══ Passage to read

Heart failure with preserved ejection fraction (HFpEF) is frequently accompanied by
co-morbidities and a systemic proinflammatory state, resulting in coronary microvascular
dysfunction (CMD), as well as myocardial fibrosis. The purpose of this study is to
examine the relation between myocardial perfusion reserve (MPR) and diffuse myocardial
fibrosis in patients with HFpEF using cardiovascular magnetic resonance. A single
center study was performed in 19 patients with clinical HFpEF and 15 healthy control
subjects who underwent quantitative first-pass perfusion imaging to calculate global
MPR. T1 mapping was used to assess fibrosis and to calculate extracellular volume.

════
══ Data for review

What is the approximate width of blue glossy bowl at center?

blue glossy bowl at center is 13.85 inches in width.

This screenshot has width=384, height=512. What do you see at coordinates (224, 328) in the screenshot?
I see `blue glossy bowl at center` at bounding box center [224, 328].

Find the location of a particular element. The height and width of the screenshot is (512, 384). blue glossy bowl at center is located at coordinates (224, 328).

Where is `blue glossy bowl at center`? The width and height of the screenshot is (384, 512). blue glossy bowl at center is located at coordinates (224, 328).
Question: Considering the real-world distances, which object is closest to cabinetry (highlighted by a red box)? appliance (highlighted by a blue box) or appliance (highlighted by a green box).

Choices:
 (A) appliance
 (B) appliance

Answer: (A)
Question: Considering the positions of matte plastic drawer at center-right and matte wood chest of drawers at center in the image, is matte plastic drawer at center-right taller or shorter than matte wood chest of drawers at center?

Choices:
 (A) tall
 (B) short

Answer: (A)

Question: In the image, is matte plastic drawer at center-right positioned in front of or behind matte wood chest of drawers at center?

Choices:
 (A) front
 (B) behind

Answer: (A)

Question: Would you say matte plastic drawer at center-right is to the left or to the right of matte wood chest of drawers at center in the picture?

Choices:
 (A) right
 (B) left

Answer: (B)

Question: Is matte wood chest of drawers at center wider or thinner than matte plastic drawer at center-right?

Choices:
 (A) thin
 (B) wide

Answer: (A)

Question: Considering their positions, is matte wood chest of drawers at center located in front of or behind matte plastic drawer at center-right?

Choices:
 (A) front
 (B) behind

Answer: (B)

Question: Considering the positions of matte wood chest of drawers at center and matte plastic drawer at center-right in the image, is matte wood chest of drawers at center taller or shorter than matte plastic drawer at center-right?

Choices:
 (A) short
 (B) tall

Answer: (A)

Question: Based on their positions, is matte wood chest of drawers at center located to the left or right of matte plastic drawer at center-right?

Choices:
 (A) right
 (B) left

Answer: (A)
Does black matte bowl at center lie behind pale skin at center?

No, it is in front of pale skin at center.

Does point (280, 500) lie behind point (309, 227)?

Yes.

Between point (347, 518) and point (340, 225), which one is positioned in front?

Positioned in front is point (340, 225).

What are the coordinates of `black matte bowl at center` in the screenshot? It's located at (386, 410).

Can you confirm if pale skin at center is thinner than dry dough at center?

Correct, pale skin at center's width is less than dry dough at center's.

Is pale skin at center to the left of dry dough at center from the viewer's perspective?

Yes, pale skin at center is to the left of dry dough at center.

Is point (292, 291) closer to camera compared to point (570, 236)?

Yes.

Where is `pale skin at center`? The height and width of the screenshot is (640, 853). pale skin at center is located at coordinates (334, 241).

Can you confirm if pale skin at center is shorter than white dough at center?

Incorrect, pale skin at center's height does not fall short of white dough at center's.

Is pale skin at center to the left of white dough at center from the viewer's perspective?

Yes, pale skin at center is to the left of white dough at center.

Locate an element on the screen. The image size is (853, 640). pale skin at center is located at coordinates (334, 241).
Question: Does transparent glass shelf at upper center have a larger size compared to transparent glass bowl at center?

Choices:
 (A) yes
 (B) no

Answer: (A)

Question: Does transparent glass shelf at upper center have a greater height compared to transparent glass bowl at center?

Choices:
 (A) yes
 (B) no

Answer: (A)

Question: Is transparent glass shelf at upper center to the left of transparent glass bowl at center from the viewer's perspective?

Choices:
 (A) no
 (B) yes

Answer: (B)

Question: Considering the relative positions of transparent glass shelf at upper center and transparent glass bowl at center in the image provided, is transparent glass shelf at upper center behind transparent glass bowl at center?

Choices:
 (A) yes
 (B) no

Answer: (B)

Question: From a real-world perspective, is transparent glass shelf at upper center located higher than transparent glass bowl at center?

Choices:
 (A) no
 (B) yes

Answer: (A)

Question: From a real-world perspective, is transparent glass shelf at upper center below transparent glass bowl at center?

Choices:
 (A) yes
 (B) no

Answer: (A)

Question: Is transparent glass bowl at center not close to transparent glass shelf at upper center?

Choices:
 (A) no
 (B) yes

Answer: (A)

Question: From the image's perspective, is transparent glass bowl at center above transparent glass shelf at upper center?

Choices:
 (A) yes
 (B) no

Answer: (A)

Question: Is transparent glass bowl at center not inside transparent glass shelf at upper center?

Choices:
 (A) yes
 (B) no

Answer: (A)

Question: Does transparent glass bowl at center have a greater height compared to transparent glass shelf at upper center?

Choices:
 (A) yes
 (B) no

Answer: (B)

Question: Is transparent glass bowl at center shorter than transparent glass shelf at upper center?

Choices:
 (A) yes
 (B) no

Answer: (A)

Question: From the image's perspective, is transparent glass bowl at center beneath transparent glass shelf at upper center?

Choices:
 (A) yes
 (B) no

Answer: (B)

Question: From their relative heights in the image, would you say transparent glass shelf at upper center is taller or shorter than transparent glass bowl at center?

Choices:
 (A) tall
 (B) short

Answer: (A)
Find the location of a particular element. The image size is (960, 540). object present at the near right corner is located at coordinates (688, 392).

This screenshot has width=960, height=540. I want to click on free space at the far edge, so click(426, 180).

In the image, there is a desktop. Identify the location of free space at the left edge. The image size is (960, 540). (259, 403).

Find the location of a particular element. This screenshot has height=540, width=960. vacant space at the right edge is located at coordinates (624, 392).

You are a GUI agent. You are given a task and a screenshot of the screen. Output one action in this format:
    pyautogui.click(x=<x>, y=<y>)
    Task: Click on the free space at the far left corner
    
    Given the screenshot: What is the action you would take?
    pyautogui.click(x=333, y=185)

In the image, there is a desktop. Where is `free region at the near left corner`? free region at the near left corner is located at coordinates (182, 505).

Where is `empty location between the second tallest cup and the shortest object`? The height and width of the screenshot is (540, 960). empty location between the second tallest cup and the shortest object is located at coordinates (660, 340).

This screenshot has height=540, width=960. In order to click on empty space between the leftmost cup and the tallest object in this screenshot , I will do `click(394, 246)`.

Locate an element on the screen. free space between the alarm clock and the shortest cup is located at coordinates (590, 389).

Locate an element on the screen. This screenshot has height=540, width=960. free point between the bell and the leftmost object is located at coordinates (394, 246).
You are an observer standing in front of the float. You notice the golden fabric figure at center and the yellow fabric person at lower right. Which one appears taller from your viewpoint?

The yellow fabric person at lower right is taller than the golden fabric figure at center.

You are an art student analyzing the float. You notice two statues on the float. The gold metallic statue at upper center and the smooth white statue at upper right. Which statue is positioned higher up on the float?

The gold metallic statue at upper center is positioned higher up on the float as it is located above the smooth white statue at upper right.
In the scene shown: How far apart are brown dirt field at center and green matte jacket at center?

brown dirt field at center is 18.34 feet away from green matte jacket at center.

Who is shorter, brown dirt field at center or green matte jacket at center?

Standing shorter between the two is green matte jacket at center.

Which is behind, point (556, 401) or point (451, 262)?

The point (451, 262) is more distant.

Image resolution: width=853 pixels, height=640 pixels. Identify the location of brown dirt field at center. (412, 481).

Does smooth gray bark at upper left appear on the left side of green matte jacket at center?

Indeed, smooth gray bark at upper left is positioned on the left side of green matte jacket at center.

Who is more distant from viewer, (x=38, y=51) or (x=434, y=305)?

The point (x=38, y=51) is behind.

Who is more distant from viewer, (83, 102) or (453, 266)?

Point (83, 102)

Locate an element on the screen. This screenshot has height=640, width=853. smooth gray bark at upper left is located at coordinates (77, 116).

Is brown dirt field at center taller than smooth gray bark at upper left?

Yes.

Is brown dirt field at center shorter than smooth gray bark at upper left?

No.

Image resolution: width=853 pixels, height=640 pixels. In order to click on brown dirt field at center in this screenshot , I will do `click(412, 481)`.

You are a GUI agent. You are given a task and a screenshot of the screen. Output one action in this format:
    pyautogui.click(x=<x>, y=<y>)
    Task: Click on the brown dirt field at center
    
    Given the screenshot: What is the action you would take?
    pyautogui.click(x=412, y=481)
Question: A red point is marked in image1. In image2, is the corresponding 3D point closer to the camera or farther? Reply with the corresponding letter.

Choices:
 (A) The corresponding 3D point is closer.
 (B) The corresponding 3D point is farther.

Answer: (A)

════

# Apply what you read:
a - Please copy out part of the HFpEF passage word for word, starting at the words "Heart failure with" and ending after the words "calculate extracellular volume.".
b - Resume the HFpEF passage from its last sentence and keep writing.

# Results by task:
a -
Heart failure with preserved ejection fraction (HFpEF) is frequently accompanied by
co-morbidities and a systemic proinflammatory state, resulting in coronary microvascular
dysfunction (CMD), as well as myocardial fibrosis. The purpose of this study is to
examine the relation between myocardial perfusion reserve (MPR) and diffuse myocardial
fibrosis in patients with HFpEF using cardiovascular magnetic resonance. A single
center study was performed in 19 patients with clinical HFpEF and 15 healthy control
subjects who underwent quantitative first-pass perfusion imaging to calculate global
MPR. T1 mapping was used to assess fibrosis and to calculate extracellular volume.

b -
Spiral cine displacement encoded stimulated echo was used to calculate myocardial
strain. Comprehensive 2D echocardiograms with speckle tracking, cardiopulmonary exercise
testing, and brain natriuretic peptide levels were also obtained. In patients with
HFpEF, mean left ventricular EF was 61% ± 9% and left ventricular mass index 45 ±
12 g/m2. Compared with controls, HFpEF patients had reduced global MPR (2.29 ± 0.64 vs 3.38
± 0.76, p = 0.002) and VO2 max (16.5 ± 6.8 vs 30.9 ± 7.7 ml/kg min, p <0.001) whereas extracellular volume (0.29
± 0.04 vs 0.25 ± 0.04, p = 0.02), pulmonary artery systolic pressure (35.4 ± 13.7
vs 22.3 ± 5.4 mm Hg, p = 0.004), and average E/e’ (15.0 ± 7.6 vs 8.6 ± 2.0, p = 0.005)
were increased. Displacement encoded stimulated echo peak systolic circumferential
strain (p = 0.60) as well as echocardiographic derived global longitudinal strain
(p = 0.07) were similar between both groups. The prevalence of CMD, defined as global
MPR <2.5, in the HFpEF group was 69%. In conclusion, HFpEF patients have a high prevalence
of CMD and diffuse fibrosis. These parameters may be useful clinical end points for
future therapeutic trials.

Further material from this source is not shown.